Supplied passage:

1. State whether the following statements are true or false. Justify your answers.

(i) Every irrational number is a real number.

(ii) Every point on the number line is of the form \(\sqrt{m},\) where \(m\) is a natural number.

(iii) Every real number is an irrational number.

Solution:

(i) The collection of all real numbers is made by the collection of all rational numbers and the collection of all irrational numbers put together.

Thus, every irrational number is a real number.

(ii) Consider the point zero on the number line. There exists no natural number \(m\) such that \(0=\sqrt{m}.\)

(This is because \(\sqrt{m}=0\implies m=0,\) which is not a natural number. )

Similarly, we cannot express negative integers as square roots of natural numbers.

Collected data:

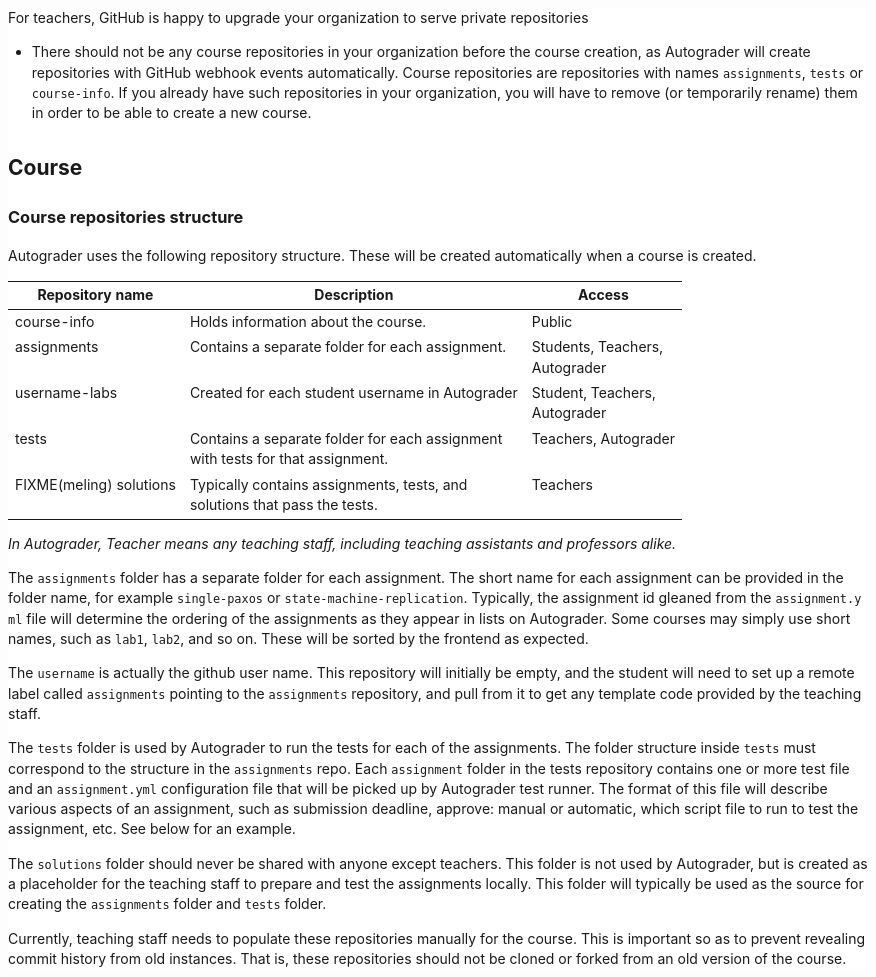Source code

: For teachers, GitHub is happy to upgrade your organization to serve private repositories

- There should not be any course repositories in your organization before the course creation, as Autograder will create repositories with GitHub webhook events automatically.
  Course repositories are repositories with names `assignments`, `tests` or `course-info`.
  If you already have such repositories in your organization, you will have to remove (or temporarily rename) them in order to be able to create a new course.

## Course

### Course repositories structure

Autograder uses the following repository structure. These will be created automatically when a course is created.

| Repository name | Description                                      | Access   |
|-----------------|--------------------------------------------------|----------|
| course-info   | Holds information about the course.              | Public   |
| assignments   | Contains a separate folder for each assignment.  |Students, Teachers,<br>Autograder |
| username-labs   | Created for each student username in Autograder |Student, Teachers,<br> Autograder |
| tests           | Contains a separate folder for each assignment<br> with tests for that assignment. |Teachers, Autograder|
| FIXME(meling) solutions      | Typically contains assignments, tests, and<br> solutions that pass the tests. | Teachers |

*In Autograder, Teacher means any teaching staff, including teaching assistants and professors alike.*

The `assignments` folder has a separate folder for each assignment. The short name for each assignment can be provided in the folder name, for example `single-paxos` or `state-machine-replication`. Typically, the assignment id gleaned from the `assignment.yml` file will determine the ordering of the assignments as they appear in lists on Autograder. Some courses may simply use short names, such as `lab1`, `lab2`, and so on. These will be sorted by the frontend as expected.

The `username` is actually the github user name. This repository will initially be empty, and the student will need to set up a remote label called `assignments` pointing to the `assignments` repository, and pull from it to get any template code provided by the teaching staff.

The `tests` folder is used by Autograder to run the tests for each of the assignments.
The folder structure inside `tests` must correspond to the structure in the `assignments` repo.
Each `assignment` folder in the tests repository contains one or more test file and an `assignment.yml` configuration file that will be picked up by Autograder test runner.
The format of this file will describe various aspects of an assignment, such as submission deadline, approve: manual or automatic, which script file to run to test the assignment, etc.
See below for an example.

The `solutions` folder should never be shared with anyone except teachers. This folder is not used by Autograder, but is created as a placeholder for the teaching staff to prepare and test the assignments locally. This folder will typically be used as the source for creating the `assignments` folder and `tests` folder.

Currently, teaching staff needs to populate these repositories manually for the course. This is important so as to prevent revealing commit history from old instances. That is, these repositories should not be cloned or forked from an old version of the course.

Tasks and exercises:
1 > Repeat, word for word, everything in the true-or-false exercise on real numbers from "(ii) Every point" down to "natural number. )".
2 > Copy everything in the collected data rows from the start down to the line containing "serve private repositories", both ends included and unchanged. Leave the pictures out.

Completed exercise:
1 >
(ii) Every point on the number line is of the form \(\sqrt{m},\) where \(m\) is a natural number.

(iii) Every real number is an irrational number.

Solution:

(i) The collection of all real numbers is made by the collection of all rational numbers and the collection of all irrational numbers put together.

Thus, every irrational number is a real number.

(ii) Consider the point zero on the number line. There exists no natural number \(m\) such that \(0=\sqrt{m}.\)

(This is because \(\sqrt{m}=0\implies m=0,\) which is not a natural number. )

2 >
Source code

: For teachers, GitHub is happy to upgrade your organization to serve private repositories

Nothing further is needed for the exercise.